As the credits rolled, Angela and I paused the VCR. There it was. Scrolling.
“Courtney…………….Sherrie Wills.”
I gasped. How did a relative find herself among the Winona Ryders? Did she Mike Teavee herself?
Fast-forward through elementary school, middle school, high school, and drop me at 19 years old in my packed Pontiac Grand Am as I drive from Detroit to L.A. Prior to moving, I had the tenacity to cold-call some acting agencies and landed my first manager by tricking them into thinking I was someone special. Upon signing, the frazzled guy immediately barked, “Get yourself a pager, a fax machine and a Thomas Guide, or this contract is null and void!”
I didn’t know what a Thomas Guide was. I barely even knew who I was.
My landline suddenly rang, startling me. Besides my mom nervously checking in that I had arrived in Hollywood with all my dreams intact, this was the first phonecall I remember receiving in my new life.
“Hello?” I said, not recognizing the caller ID.
“Is this Ryan?” a voice replied.
“Yes?”
“It’s Sherrie. Sherrie Sue Wills. Your cousin.”
I almost fell over. A star was calling.
“Your mother gave me your number. I would like to invite you for dinner. I know we’ve never met, but you’re family.”
Her voice swept me back to huddling with my sister, sneaking a viewing of her famed movie. I was flooded with all the dreams that sprouted because of Sherrie Sue’s performance. I could smell my childhood home, my mother’s cinnamon candles masking her Winston Lights, the baking of her Sunday roast.
Over the next decade, Sherrie Sue and I developed a deep friendship. I saw her through her divorce and she introduced me to her favorite acting teacher, Martin Barter. We traveled through Paris and drank the fanciest of martinis. Always her treat. We’d talk boys, cry over failed relationships and dream about the movies we’d make. Together.

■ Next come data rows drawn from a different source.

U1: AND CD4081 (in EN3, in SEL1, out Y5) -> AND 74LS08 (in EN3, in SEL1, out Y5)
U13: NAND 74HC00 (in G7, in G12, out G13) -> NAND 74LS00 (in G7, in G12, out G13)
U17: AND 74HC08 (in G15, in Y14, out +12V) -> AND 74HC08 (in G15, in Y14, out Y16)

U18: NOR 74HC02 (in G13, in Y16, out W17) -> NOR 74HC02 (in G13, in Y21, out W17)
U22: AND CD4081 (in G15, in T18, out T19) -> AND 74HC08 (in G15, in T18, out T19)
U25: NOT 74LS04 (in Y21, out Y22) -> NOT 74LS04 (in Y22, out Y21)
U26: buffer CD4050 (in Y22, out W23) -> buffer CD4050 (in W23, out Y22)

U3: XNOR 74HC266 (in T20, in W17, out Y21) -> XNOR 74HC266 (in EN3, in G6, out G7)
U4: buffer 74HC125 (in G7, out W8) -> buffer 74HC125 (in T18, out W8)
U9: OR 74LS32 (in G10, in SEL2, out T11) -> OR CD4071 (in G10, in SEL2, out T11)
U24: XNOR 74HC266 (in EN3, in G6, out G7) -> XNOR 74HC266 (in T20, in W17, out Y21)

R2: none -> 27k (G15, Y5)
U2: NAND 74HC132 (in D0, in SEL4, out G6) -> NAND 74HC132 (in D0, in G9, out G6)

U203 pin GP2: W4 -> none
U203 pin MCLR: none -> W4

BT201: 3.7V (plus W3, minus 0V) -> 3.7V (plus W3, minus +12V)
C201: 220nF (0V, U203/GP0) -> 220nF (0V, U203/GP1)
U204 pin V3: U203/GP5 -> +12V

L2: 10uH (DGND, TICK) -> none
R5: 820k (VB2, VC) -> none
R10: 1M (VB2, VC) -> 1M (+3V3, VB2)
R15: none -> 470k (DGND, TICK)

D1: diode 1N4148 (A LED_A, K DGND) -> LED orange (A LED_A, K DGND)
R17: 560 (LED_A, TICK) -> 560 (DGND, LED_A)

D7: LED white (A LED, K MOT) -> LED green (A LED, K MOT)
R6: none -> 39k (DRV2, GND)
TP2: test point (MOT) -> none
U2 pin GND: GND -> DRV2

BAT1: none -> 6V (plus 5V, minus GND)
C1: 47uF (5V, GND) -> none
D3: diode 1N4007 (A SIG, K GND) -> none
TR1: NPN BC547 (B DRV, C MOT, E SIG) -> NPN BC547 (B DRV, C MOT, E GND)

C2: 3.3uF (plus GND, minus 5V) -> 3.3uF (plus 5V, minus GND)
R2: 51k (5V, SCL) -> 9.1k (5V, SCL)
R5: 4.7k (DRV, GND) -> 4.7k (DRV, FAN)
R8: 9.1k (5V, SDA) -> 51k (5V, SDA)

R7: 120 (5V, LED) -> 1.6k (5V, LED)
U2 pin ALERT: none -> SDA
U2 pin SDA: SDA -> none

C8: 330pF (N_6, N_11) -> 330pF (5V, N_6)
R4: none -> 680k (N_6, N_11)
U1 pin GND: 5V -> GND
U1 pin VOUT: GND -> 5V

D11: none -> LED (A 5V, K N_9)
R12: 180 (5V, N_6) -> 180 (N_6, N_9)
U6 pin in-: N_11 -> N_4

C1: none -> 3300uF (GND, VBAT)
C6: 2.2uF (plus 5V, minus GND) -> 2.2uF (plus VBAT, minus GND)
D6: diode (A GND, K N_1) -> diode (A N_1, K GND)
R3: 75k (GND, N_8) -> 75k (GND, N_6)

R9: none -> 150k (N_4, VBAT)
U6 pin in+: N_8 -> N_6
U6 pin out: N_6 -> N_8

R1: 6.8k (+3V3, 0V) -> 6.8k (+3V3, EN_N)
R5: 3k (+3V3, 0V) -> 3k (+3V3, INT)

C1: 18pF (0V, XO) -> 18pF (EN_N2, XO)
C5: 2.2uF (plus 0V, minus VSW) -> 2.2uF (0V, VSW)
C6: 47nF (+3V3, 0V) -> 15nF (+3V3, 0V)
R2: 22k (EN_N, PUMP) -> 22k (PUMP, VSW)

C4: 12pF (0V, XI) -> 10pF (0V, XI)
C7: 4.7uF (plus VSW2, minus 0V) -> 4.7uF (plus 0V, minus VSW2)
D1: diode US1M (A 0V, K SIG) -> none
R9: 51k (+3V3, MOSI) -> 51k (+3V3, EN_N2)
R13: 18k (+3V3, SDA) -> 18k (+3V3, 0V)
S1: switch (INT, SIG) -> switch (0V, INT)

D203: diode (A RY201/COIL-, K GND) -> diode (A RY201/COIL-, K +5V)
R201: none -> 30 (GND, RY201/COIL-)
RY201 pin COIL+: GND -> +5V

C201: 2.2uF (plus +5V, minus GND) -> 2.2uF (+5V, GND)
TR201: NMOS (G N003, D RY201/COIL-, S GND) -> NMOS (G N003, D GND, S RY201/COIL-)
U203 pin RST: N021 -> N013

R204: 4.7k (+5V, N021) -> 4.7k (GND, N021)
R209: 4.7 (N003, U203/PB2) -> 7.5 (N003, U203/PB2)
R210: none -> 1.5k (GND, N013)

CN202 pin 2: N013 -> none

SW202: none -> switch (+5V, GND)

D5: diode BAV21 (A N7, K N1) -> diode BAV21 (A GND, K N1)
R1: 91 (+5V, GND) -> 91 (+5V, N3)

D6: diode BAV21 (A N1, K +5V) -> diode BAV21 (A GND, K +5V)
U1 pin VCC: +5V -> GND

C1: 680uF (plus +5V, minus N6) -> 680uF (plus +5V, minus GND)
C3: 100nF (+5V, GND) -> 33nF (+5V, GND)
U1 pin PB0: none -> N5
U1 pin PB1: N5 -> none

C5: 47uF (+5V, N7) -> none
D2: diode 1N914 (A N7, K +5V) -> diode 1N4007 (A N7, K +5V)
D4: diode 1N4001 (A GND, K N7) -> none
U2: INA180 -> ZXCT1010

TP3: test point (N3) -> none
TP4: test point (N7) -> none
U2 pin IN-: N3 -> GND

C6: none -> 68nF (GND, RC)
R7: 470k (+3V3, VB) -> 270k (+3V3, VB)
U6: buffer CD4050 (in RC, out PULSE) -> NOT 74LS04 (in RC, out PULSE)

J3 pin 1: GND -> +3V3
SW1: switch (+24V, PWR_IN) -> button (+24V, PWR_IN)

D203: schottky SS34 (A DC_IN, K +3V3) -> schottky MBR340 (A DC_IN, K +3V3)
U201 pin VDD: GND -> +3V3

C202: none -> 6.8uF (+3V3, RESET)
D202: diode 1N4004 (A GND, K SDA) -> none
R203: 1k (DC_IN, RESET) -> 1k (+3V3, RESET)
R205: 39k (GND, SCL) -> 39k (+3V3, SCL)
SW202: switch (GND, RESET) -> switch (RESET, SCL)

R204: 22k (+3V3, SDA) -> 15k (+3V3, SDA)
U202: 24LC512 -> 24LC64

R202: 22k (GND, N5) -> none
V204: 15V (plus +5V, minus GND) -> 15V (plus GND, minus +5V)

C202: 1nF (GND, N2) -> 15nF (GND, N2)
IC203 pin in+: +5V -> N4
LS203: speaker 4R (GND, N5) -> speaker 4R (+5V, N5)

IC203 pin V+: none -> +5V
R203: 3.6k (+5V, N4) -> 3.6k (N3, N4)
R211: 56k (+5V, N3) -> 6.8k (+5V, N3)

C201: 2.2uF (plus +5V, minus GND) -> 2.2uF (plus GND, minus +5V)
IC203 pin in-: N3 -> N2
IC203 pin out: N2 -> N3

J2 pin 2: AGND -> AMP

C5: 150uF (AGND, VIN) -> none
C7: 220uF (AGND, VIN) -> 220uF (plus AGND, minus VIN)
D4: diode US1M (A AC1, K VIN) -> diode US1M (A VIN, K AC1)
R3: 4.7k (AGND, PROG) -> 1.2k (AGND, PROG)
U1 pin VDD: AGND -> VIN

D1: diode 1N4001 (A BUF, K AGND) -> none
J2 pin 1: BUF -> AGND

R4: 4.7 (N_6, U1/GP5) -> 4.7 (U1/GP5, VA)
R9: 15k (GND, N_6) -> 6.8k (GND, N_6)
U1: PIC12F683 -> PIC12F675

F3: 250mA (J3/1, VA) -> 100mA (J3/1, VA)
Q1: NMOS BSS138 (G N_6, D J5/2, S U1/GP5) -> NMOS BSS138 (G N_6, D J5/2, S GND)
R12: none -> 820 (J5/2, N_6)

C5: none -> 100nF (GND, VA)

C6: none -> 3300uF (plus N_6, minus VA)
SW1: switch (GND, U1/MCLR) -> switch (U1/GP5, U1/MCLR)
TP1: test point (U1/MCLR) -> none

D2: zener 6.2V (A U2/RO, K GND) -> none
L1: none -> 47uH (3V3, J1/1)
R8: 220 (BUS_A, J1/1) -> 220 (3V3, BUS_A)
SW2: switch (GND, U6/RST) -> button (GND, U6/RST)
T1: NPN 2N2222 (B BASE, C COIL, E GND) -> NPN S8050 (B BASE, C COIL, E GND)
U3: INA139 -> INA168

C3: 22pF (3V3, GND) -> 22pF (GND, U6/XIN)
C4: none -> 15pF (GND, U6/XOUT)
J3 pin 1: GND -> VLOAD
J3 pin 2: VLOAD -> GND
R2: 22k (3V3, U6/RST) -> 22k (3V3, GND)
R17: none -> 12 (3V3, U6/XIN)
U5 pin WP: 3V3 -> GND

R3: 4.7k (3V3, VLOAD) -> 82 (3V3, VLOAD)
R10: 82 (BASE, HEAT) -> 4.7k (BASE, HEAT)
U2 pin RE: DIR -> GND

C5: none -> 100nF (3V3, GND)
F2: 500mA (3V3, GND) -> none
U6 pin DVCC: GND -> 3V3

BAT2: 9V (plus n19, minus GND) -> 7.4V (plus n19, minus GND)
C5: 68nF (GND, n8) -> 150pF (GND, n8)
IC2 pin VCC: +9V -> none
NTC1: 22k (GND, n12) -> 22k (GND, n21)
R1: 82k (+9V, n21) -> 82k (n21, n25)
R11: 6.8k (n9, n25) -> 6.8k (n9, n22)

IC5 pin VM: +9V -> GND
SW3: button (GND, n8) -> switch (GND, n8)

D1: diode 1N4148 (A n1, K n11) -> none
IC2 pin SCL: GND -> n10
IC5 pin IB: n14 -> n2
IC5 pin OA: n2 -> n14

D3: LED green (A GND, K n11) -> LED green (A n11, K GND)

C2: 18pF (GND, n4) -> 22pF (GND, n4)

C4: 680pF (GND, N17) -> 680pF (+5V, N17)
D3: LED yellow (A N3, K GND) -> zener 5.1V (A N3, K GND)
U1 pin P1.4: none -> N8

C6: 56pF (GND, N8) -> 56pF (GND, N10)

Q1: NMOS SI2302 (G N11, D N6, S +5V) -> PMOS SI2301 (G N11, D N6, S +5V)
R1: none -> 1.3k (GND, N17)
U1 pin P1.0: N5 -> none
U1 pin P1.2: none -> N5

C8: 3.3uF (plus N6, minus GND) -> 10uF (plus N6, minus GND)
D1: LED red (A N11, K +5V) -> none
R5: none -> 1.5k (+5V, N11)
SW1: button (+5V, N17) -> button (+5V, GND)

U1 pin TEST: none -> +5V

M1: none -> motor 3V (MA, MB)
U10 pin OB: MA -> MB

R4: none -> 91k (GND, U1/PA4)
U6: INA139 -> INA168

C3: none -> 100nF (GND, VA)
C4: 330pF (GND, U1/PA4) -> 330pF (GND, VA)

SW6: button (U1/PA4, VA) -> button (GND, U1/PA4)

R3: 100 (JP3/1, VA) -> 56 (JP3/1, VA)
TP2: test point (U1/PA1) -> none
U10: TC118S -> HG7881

“When I’m with you, Ryan, I can feel the presence of my brother,” Sherrie Sue said. “You make me feel like I have family again.”
Soon, Sherrie Sue became a person who was forgetful, not always present, in her head, and sometimes aloof. Traits that, at present, my partner has said I fall victim to.
“Remember when we traveled the world and walked the Cliffs of Moher?“
I paused, heartbroken, unsure if I was meant to say, “We never went to Ireland together, Sherrie Sue.”
As I await the results from my various tests, I don’t fear the results themselves, but rather the potential loss of those inspired, profound and distant memories of family. Of events. Whether inflated or not.
“You’re gonna make it, Ryan. I can feel it. I am very in tune with the Spirit, and She is never wrong.”